Why is this important? Well, another way to define inflation is to say that the supply of a currency gets out of whack with its demand: too much currency chasing too few people who want to hold it, and so its value drops. Well, when you have the reserve currency, the demand for your currency is always going to be extremely strong. There’s always going to be tons of people, all around the world, who want to use US dollars, because their transactions are conducted in US dollars. (And it’s highly unlikely that this will change soon–being the reserve currency has a network effect, meaning everyone uses the dollar as the reserve currency because everyone else uses it, creating a self-reinforcing cycle that’s extremely hard to break.)

In other words, while in theory printing tons of money could create inflation, in practice demand for the dollar is so high–and for structural reasons that have very little to do with how the US economy is doing at a particular point in time–that it’s hard to imagine a circumstance under which the US government would have to print so much that it would cause significant inflation.

And even if it did–well, for all the bad memories we have about it, the Stagflation of the 1970s was many things, but it was not Greece. Life in the 1970s was still relatively okay, despite the stagflation. That is to say, even in the extremely unlikely event that the government had to print so much money to get out of its debt that it caused moderate inflation, it still would not be a debt crisis of the kind that Greece and Spain are under right now. (Hyperinflation, meanwhile, is even less of a danger, since in recorded history it only happens in cases of not just reckless money printing, but also extremely serious exogenous shocks such as war, regime change, etc.)

Why am I writing this?

After all it’s already common knowledge among economists, Fed officials, and an increasing number of sophisticated investors.

Maybe so, but it’s still not common knowledge among politicians and among the general public. A lot of people still think that the US is under some risk of one day becoming like Greece, and it’s distorting our public debate.

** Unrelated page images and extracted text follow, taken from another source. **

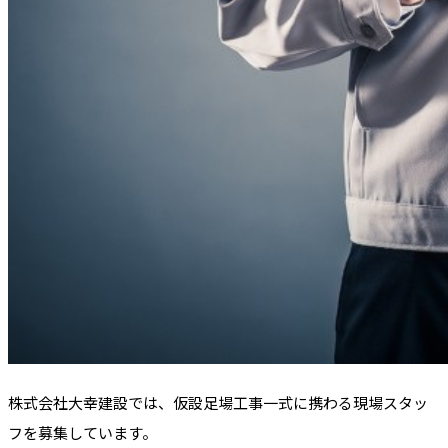
株式会社大幸建設では、仮設足場工事一式に携わる現場スタッ
フを募集しています。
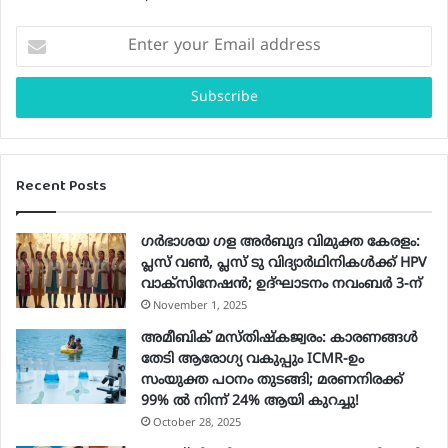
Enter
your
Email
address
Recent Posts
ഗർഭാശയ ഗള അർബുദ വിമുക്ത കേരളം:
പ്ലസ് വൺ, പ്ലസ് ടു വിദ്യാർഥിനികൾക്ക് HPV
വാക്‌സിനേഷൻ; ഉദ്ഘാടനം നവംബർ 3-ന്
November 1, 2025
അമീബിക് മസ്തിഷ്കജ്വരം: കാരണങ്ങൾ
തേടി ആരോഗ്യ വകുപ്പും ICMR-ഉം
സംയുക്ത പഠനം തുടങ്ങി; മരണനിരക്ക്
99% ൽ നിന്ന് 24% ആയി കുറച്ചു!
October 28, 2025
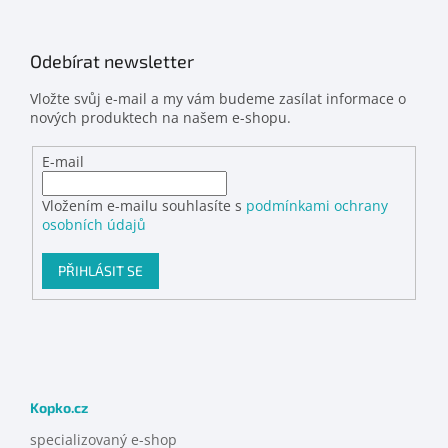
Odebírat newsletter
Vložte svůj e-mail a my vám budeme zasílat informace o
nových produktech na našem e-shopu.
E-mail
Vložením e-mailu souhlasíte s
podmínkami ochrany
osobních údajů
PŘIHLÁSIT SE
Kopko.cz
specializovaný e-shop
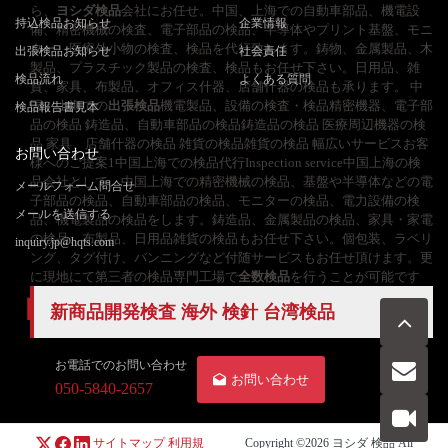
ら、
ヨシダ検品
会社にお任せ。中国、上海での自動車部品、機電設
持込検品お知らせ
企業情報
備、精密機械の検査、電子部品の検品、半導体やプリント基盤、モニ
ター、医療外小物の検査、検品を代行致します。鋳物、金属製品、木
出張検品お知らせ
社会責任
製品、プラスチック製品の検査、検品もお任せ下さい。日用品、雑
検品流れ
よくある質問
貨、家具、布製品、オフィス什器、店舗什器の検品も承ります。 中
国、上海での
出張検品
機電製品、設備の検査・検品精密機器、電子部
検品報告書見本
品の検品 鋳造品、自動車部品の検品鋳造品の検品 医療周辺機器の検
品 家具、店舗什器の検品 雑貨の検品雑貨の検品 幅広いサービスお客
お問い合わせ
様へのご提案1中国上海での検品代行Inspection service中国上海の検
品会社として、中国上海での精密機械の検品、基盤や半導体などの電
メールフォーム問合せ
子部品の検品、自動車部品の検品、モニターの検品、電力設備の検
メールを送信する
品、機電製品の検品をします。鋳造品、金属製品の検品、家具・家電
の検品、布製品、日用品雑貨の検品もお任せ下さい。個包装、ラベリ
inquiry.jp@hqts.com
ング、タグ付け、バンニングなど付随サービスもお任せ頂けます。更
に現地にて第三者の検品専門工場で
全数検品
を行うことが可能です
新商品開発検査 海外 検針 台湾検品
お電話でのお問い合わせ
お問い合わせ
050-5840-2657
サイトマップ
利用規
Copyright ©2026
ヨシダ 検品
All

It’s especially distorting it on the Right, where hysteria about deficits, and debt, and becoming like Greece has reached a fever pitch. Paul Ryan, especially, has framed his entire message on entitlement-cutting on the flawed premise that the US needs to cut its entitlement or it will suffer a debt crisis. This message, in turn, has infected broad swathes of the conservative movement (including very smart people in it), a movement that I consider myself a member of and want to see in strong intellectual health. But very few liberals–certainly no Democratic elected officials that I’m aware of, certainly not the President and the Vice President–are disputing the premise that the US is in any danger of a debt crisis.

In future posts, I will try to look at what the conservative movement can do to move past the idea of the debt crisis, and what it means.